PAUL'S ROMANS 3:10–18 CATENA. Paul cites this entire LXX plus at Romans 3:10–18 as a single unit, which is why his catena reads as a continuous condemnation — the LXX text already had done the compilation. Paul did not create the anthology; he inherited it from LXX Ps 14:3.
Whether the LXX plus was present in the LXX translator's Hebrew Vorlage, was inserted later into Greek Ps 14 from the Pauline citation, or represents a pre-Christian Jewish anthology is scholarly disputed. Scholarly consensus: the plus is a pre-Pauline Greek anthology inserted into some LXX manuscripts; other manuscripts lack it.
This is one of the most discussed textual-critical cases in the entire Bible. TCR preserves MT (the shorter text without the plus).
Do they not know, all these workers of evil — those who devour my people as they eat bread, who do not call on the LORD?

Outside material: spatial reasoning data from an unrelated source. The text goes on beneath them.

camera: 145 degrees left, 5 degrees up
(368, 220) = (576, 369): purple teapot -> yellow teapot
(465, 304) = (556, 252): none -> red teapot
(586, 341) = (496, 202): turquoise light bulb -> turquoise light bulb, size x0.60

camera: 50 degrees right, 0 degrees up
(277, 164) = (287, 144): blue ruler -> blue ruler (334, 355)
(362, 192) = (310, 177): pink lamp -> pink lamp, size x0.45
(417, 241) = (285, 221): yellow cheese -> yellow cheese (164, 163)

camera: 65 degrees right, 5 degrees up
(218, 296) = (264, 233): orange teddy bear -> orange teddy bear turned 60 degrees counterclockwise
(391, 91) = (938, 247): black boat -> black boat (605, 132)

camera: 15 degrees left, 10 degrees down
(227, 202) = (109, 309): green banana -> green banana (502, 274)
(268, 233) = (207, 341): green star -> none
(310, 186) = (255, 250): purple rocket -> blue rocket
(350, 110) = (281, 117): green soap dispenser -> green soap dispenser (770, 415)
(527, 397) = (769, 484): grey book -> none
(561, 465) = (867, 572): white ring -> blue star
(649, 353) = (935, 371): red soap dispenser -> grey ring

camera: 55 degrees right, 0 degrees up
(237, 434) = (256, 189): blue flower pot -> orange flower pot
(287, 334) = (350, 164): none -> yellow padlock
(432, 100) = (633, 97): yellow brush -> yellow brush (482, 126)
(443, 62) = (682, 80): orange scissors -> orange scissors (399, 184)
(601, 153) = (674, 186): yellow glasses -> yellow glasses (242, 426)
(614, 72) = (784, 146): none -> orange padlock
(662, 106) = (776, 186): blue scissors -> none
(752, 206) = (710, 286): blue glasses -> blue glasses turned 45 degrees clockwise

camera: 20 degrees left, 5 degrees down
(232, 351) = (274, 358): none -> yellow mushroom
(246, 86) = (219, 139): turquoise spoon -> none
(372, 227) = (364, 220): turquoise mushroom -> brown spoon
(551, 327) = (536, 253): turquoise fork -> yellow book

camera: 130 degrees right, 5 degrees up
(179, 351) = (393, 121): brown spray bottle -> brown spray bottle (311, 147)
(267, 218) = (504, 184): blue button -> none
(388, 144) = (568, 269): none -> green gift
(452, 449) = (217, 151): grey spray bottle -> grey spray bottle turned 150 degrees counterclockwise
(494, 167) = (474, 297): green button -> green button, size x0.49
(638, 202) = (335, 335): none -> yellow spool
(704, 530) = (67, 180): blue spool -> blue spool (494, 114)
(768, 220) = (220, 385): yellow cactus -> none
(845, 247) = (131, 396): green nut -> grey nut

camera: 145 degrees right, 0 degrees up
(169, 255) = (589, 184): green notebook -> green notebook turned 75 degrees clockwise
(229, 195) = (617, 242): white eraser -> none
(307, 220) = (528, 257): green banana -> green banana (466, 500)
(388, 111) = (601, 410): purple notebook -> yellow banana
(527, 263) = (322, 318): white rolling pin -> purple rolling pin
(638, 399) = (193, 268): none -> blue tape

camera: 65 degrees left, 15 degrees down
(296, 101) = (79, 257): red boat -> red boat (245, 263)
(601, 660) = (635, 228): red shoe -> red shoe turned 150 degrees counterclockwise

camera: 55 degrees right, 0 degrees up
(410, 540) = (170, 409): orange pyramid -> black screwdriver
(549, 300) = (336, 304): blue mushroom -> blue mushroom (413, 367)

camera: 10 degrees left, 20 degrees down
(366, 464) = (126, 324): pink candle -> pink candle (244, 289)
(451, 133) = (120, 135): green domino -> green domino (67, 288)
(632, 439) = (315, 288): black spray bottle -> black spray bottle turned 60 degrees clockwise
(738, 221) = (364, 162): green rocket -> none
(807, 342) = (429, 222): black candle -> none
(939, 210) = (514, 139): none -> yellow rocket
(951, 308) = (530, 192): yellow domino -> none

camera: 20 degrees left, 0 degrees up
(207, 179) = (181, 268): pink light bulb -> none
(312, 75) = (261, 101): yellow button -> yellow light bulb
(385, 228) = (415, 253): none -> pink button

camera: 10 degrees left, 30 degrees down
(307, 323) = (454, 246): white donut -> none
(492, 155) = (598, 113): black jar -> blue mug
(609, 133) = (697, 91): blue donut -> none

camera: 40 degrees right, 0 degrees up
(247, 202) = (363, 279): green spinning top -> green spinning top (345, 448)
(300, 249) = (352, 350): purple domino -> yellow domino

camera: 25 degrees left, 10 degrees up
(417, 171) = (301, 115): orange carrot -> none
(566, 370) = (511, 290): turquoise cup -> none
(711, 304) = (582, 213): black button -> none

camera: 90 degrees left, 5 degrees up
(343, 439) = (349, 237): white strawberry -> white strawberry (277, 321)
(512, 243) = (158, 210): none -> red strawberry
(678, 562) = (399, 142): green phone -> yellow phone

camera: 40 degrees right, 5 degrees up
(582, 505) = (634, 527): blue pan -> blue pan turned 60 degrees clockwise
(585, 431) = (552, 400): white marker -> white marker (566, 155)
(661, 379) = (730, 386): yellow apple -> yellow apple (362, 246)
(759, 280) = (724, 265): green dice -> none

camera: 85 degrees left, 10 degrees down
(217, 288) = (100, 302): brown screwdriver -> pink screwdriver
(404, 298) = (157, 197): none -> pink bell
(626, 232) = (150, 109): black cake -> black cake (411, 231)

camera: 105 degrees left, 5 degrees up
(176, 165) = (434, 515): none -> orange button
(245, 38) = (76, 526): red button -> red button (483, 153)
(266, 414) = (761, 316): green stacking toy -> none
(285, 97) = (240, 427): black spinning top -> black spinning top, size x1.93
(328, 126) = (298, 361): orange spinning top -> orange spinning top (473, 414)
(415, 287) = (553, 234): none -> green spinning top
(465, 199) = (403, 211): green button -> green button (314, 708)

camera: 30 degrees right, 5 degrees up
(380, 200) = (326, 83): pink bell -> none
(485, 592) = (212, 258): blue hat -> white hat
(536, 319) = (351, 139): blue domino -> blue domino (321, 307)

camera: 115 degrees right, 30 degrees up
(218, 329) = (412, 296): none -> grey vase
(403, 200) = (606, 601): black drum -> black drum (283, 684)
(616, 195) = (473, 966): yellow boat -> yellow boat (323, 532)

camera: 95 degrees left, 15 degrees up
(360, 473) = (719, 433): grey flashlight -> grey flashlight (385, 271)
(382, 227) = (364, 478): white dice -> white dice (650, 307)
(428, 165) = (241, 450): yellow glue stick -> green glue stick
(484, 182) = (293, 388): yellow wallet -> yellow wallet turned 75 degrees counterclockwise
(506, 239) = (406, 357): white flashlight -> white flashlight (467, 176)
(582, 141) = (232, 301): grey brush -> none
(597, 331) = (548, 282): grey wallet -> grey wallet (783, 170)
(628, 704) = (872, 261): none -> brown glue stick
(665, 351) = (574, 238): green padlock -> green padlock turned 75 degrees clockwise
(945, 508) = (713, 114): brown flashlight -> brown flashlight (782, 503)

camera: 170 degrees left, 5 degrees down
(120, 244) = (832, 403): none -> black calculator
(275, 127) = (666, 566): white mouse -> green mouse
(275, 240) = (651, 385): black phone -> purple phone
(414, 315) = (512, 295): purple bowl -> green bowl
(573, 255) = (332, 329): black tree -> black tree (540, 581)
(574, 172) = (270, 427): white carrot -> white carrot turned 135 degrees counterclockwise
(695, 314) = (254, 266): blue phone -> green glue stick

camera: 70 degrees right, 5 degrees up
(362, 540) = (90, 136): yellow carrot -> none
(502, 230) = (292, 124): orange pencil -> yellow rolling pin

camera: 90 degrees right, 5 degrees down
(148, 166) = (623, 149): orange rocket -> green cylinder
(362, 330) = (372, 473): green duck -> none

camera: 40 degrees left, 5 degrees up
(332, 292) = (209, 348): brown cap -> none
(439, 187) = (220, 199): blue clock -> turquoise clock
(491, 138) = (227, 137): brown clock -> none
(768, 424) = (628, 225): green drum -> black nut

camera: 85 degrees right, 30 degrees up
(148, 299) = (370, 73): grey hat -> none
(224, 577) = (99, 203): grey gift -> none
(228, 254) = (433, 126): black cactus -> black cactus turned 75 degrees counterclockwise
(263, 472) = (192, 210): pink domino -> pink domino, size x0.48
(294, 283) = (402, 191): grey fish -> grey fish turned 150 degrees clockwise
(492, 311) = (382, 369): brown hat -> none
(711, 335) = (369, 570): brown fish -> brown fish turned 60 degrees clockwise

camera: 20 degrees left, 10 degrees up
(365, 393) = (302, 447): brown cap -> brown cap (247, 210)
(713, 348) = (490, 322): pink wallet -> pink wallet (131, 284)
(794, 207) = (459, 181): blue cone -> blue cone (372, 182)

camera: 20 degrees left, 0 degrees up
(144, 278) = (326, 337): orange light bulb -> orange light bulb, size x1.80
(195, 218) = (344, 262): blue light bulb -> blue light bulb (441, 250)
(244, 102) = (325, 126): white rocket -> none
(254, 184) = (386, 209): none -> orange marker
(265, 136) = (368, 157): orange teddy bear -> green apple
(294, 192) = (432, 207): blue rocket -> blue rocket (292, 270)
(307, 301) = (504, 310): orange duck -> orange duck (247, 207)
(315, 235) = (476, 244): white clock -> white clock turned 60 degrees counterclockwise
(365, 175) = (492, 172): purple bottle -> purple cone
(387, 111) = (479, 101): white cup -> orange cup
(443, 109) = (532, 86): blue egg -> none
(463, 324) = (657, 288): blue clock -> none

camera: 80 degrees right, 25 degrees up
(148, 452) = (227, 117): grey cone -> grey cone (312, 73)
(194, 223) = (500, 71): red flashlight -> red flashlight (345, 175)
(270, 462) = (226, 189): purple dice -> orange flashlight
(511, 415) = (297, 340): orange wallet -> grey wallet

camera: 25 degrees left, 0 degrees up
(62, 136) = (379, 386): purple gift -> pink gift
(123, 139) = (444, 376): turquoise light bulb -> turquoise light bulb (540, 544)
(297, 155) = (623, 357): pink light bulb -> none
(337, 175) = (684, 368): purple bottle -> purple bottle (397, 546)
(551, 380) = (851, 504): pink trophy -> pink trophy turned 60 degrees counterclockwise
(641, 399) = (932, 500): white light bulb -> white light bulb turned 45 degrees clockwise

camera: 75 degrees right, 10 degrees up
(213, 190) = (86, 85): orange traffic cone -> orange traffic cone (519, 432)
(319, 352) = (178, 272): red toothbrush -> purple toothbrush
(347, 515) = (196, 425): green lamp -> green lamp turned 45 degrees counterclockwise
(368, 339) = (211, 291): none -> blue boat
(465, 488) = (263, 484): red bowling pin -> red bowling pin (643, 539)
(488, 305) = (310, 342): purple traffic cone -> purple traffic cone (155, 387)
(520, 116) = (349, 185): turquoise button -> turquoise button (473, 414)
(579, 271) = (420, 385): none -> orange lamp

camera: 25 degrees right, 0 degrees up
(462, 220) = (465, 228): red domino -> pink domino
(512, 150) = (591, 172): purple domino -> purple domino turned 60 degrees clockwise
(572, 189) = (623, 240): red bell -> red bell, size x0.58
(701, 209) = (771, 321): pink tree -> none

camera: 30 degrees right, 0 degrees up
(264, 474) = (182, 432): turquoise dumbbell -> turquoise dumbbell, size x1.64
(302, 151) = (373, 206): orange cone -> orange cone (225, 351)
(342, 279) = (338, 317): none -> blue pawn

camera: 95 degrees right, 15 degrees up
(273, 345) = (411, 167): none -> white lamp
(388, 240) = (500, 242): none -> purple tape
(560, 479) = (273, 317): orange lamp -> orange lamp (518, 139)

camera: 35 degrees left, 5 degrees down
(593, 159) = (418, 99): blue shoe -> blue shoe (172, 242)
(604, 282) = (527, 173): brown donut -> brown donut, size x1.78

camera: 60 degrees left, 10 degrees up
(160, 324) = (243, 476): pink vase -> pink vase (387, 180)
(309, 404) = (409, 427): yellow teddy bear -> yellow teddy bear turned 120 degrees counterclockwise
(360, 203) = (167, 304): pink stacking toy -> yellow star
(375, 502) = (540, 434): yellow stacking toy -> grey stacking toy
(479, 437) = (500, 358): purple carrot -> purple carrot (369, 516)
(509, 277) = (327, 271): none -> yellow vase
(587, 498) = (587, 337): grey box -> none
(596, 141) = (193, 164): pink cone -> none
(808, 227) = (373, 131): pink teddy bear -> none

'Those who devour my people as they eat bread' tracks MT. The 'eat my people like bread' image recurs at Micah 3:3 for predatory social-leaders.
There they are — utterly terrified! For God is with the generation of the righteous.
'God is with the generation of the righteous' tracks MT. The covenant-protection theology.
You would shame the plans of the poor, but the LORD is their refuge.
'The LORD is their refuge' tracks MT.
Oh, that salvation for Israel would come from Zion! When the LORD restores the fortunes of his people, Jacob will rejoice; Israel will be glad.
'Oh, that salvation would come from Zion!' tracks MT. The eschatological-longing for Davidic restoration supplies Romans 11:26's Pauline Zion-Redeemer theology.